In the introduction section we went over some very basic NLP techniques, and more importantly gained an understanding for how to apply basic machine learning models and APIs to the a problem revolving around text data.
One of the things that we went over was the term-document matrix, and how it could be utilized in our process of converting text data to numerical data, so a model can understand it. Well, one of the things that we did not discuss is there is a slight problem with that method, namely its simple counting process. One of the things that tends to happen is that words such as "a", "the", "and", "in", "to", etc, have a high count for ALL documents, no matter what the category is! This is a very large amount of noise that will often overshadow the meaningful words.
These words are known as stopwords and one common technique is to just remove them from the dataset before doing any machine learning.
However, there is another technique that we can utilize: Term Frequency-Inverse Document Frequency, (TF-IDF). We will not go into the full details of TF-IDF, however, the jist is as follows: We know that words that appear in many documents are probably less meaningful. With this in mind, we can weight each vector component (in this case a word) by something related to how many documents that word appears in. So, intuitively speaking, we may do something like:
$$\frac{\text{raw word count}}{\text{document count}}$$So, the numerator tells us how many times does this word appear in this document, and the denominator tells us how many documents does this word appear in, in total. Now, in practice we do some transformations on these, like taking the log count, smoothing, and so on. However, the specific implementation isn't nearly as important for this course as is the general understand behind the process.
One of the most important things to keep in mind during all subsequent posts is that no matter what technique we are using, we are always interested in a matrix of size $(V x D)$, where $V$ is the vocabulary size (the number of total words), and $D$ is the vector dimensionality, which if we are doing something like counting up the total number of times a word appears in a set of books, $D$ is the total number of books.

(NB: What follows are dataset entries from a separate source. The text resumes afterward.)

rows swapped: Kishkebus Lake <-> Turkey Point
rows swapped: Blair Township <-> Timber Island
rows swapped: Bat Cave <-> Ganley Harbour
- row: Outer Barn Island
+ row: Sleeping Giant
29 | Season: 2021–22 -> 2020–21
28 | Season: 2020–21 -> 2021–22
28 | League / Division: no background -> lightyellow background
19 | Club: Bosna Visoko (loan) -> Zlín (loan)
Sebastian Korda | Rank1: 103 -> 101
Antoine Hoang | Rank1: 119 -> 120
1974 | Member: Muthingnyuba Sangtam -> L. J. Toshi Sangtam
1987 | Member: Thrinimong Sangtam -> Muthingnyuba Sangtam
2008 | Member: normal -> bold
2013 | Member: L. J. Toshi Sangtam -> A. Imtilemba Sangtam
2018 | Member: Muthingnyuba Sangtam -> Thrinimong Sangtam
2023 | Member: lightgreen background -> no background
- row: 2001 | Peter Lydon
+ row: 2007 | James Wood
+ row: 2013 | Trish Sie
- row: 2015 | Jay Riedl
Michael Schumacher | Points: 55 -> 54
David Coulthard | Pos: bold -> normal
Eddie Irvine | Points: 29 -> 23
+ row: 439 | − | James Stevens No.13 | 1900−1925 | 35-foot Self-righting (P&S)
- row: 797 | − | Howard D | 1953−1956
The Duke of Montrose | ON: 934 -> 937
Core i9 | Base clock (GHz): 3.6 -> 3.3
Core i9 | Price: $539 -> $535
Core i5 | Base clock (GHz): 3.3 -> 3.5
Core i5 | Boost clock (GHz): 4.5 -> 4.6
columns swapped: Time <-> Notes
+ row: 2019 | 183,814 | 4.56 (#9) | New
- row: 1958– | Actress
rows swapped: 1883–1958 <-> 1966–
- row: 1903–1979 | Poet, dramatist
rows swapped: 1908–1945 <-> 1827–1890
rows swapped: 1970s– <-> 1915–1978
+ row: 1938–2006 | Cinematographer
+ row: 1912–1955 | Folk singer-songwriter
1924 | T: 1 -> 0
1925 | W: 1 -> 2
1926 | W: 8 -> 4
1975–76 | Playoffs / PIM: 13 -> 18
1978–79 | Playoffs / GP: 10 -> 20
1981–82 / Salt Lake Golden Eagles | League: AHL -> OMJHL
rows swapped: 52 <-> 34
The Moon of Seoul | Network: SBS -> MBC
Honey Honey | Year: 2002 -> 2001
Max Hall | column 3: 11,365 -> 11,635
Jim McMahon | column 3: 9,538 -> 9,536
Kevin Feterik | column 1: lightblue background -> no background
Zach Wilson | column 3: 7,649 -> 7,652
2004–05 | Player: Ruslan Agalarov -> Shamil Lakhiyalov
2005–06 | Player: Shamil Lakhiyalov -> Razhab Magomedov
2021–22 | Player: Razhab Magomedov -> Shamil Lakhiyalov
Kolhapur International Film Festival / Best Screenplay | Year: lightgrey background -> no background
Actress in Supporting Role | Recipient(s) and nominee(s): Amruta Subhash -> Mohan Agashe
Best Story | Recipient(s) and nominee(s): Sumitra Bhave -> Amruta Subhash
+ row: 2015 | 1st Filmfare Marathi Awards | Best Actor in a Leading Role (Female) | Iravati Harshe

A final thing to note, we are going to encounter the term Word-Embedding quite a bit. This is just a fancy word for an old and relatively straight forward concept. A word-embedding is just a fancy name for a feature vector that represents a word. In other words, we can take a categorical object-a word in this case-and then map this object to a list of numbers (in other words, a vector). We say that we have embedded this word into a vector space, and that is why we call them word embeddings.
One of the most popular applications of word embeddings is word analogies. This is where the famous king - man = queen - woman comes from.
So, we are now going to focus on two main questions:
First, however, a few examples. We can start with:
King - Queen ~= Prince - Princess
Above on each side, we have a male member of the royal family minus a female member of the royal family, who is from the same generation.
France - Paris ~= Germany - Berlin
Now, on each side we have a country minus a famous city from that country.
Japan - Japanese ~= China - Chinese
Here, we have a country minus the term used to refer to the people of that country.
Brother - Sister ~= Uncle - Aunt
Now, we have a male member of the family, subtracting a close female member of the family.
Walk - Walking ~= Swim - Swimming
Finally, we can see that we were able to learn something about verb tense.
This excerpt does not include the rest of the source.